Artikel:
----------------

Gastkommentar: Wie es war durfte es nicht bleiben. Aber ist die Ampel jetzt ökosozial?

Olaf Bandt und Antje van Brook vom BUND analysieren den Koalitionsvertrag mit Blick auf ökosoziale Themen.

Mit unserer Neun-Schritte-Zukunftsagenda haben wir als Bund für Umwelt und Naturschutz Deutschland (BUND) gemeinsam mit dem Paritätischen Gesamtverband Forderungen zur Bundestagswahl aufgestellt. Unser Ziel war es, die politische Debatte zu erweitern: Eine echte ökologisch-soziale Wende kann nur mit einem ökologisch konsequenten und gleichzeitig solidarischen Programm gelingen. Für halbherzige Kompromisse, soziale oder ökologische ist keine Zeit mehr. Im Superwahljahr haben wir uns gemeinsam für einen Wandel stark gemacht.

Neu an dieser Kooperation war, dass wir nicht nur unsere jeweiligen Verbandspositionen nebeneinander präsentiert haben. Wir haben abgewogen, wie sich das eine auf das andere auswirkt und wie sich unsere Forderungen gegenseitig verstärken. In diesem Sinne fordern wir auch einen Bruch mit dem alten Politikstil, den die vergangene Bundesregierung gepflegt hat und der in mancher Landesregierung nach wie vor herrscht. Statt Lobbygipfel und ideologisch geprägtem Schlagabtausch erhoffen wir uns eine ehrliche Suche nach neuen Wegen mit Fantasie und politischem Willen. Wir erwarten Politiker*innen, die das Notwendige klar benennen und sich dem öffentlichen Austausch über Zielkonflikte stellen. Wir wünschen uns eine Gesellschaft aktiver Bürger*innen, deren Gestaltungswille Raum bekommt.

Simone M. Neumann / Simone M.Neumann - www.simone-m-neumann.de
Antje von Broock

Druck machen auf verschiedenen Wegen

Dafür haben wir als Verbände gemeinsam zur Bundestagswahl Druck gemacht: In digitalen Konferenzen, über Pressearbeit in den Landesverbänden, mit einer Sichtbarkeit zu den Kanzlerkandidat*innen-Triellen auf Social Media und ganz klassisch bei gemeinsamen Gesprächen mit Politiker*innen. Für die Kraft und das Engagement des Paritätischen im gemeinsamen Wirken möchte ich mich an dieser Stelle im Namen des BUND ganz herzlich bedanken. Wir wissen Ihren und euren Einsatz für Natur, Klima und Umwelt sehr zu schätzen!

----------------

Schriftliche Anweisung 1: Übertrage den Abschnitt des Artikels von „Simone M. Neumann“ bis einschließlich „sehr zu schätzen!“ wortgetreu.
Schriftliche Anweisung 2: Mit welchem Verband hat der BUND laut dem Artikel die Neun-Schritte-Zukunftsagenda aufgestellt?
Die Daten stammen aus einer anderen Quelle als der Artikel.

Quellenmaterial:
----------------

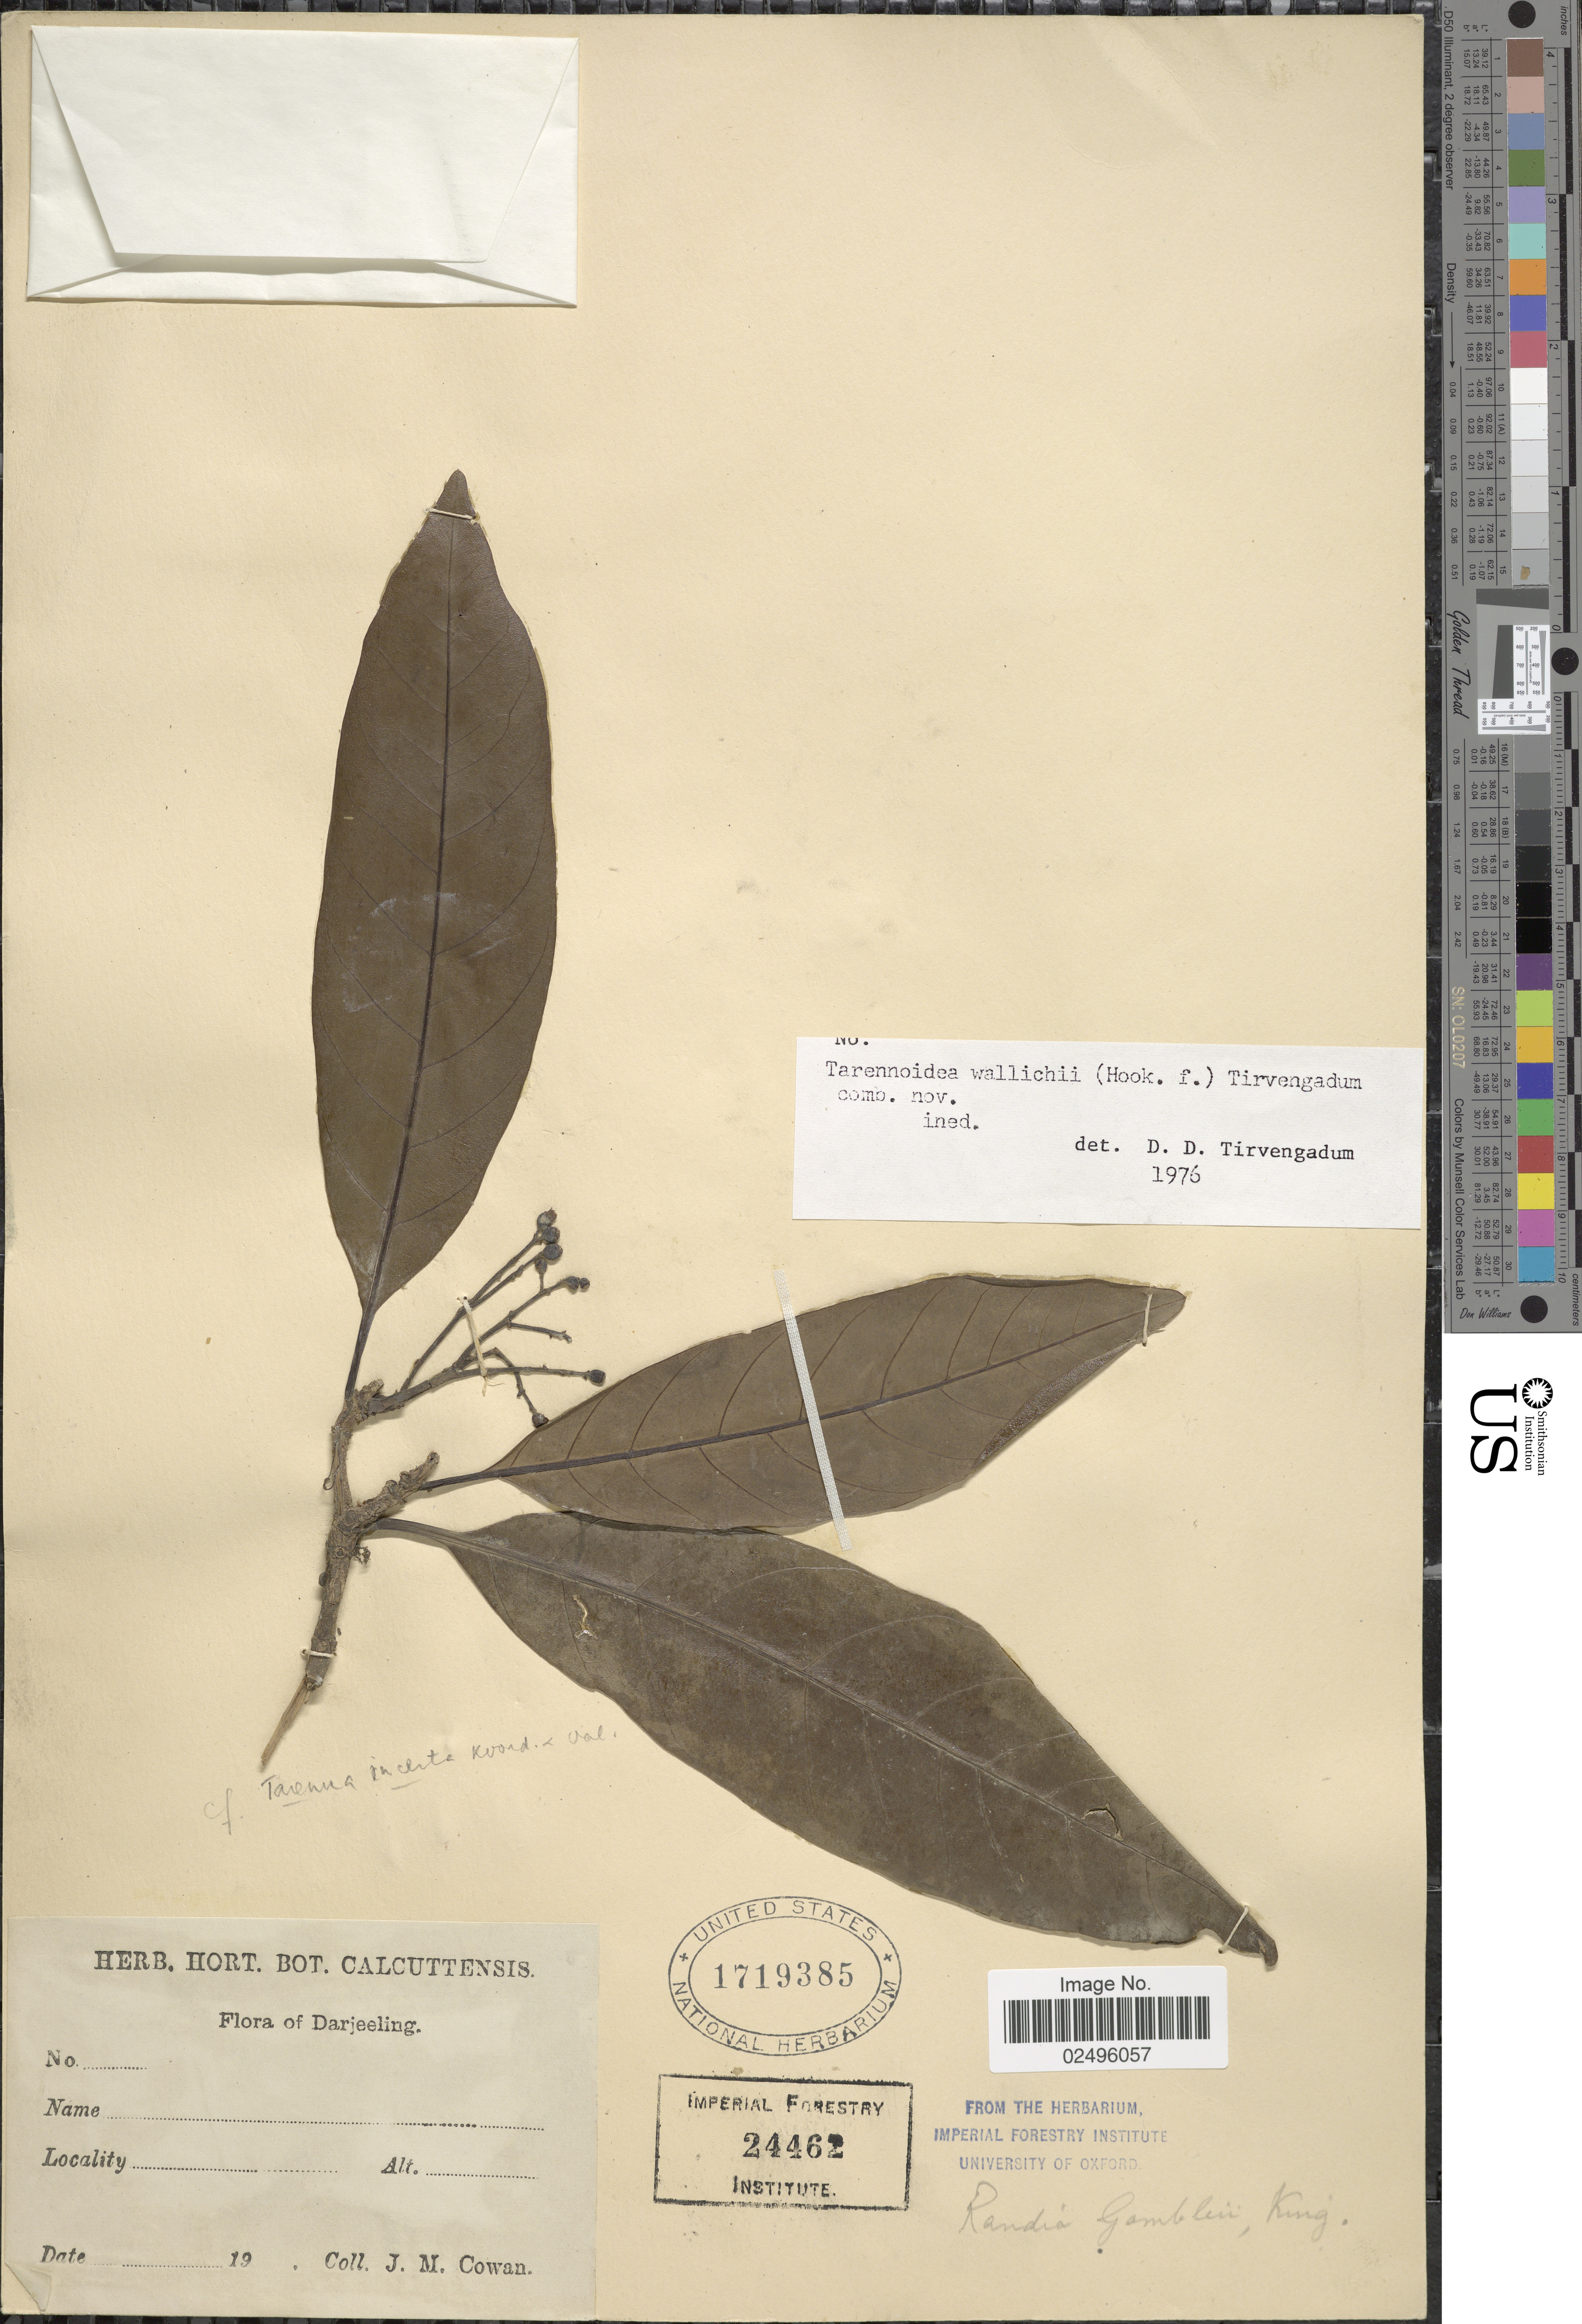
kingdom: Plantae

----------------

Vollständige Antwort 1:
Simone M. Neumann / Simone M.Neumann - www.simone-m-neumann.de
Antje von Broock

Druck machen auf verschiedenen Wegen

Dafür haben wir als Verbände gemeinsam zur Bundestagswahl Druck gemacht: In digitalen Konferenzen, über Pressearbeit in den Landesverbänden, mit einer Sichtbarkeit zu den Kanzlerkandidat*innen-Triellen auf Social Media und ganz klassisch bei gemeinsamen Gesprächen mit Politiker*innen. Für die Kraft und das Engagement des Paritätischen im gemeinsamen Wirken möchte ich mich an dieser Stelle im Namen des BUND ganz herzlich bedanken. Wir wissen Ihren und euren Einsatz für Natur, Klima und Umwelt sehr zu schätzen!

Vollständige Antwort 2: Mit dem Paritätischen Gesamtverband.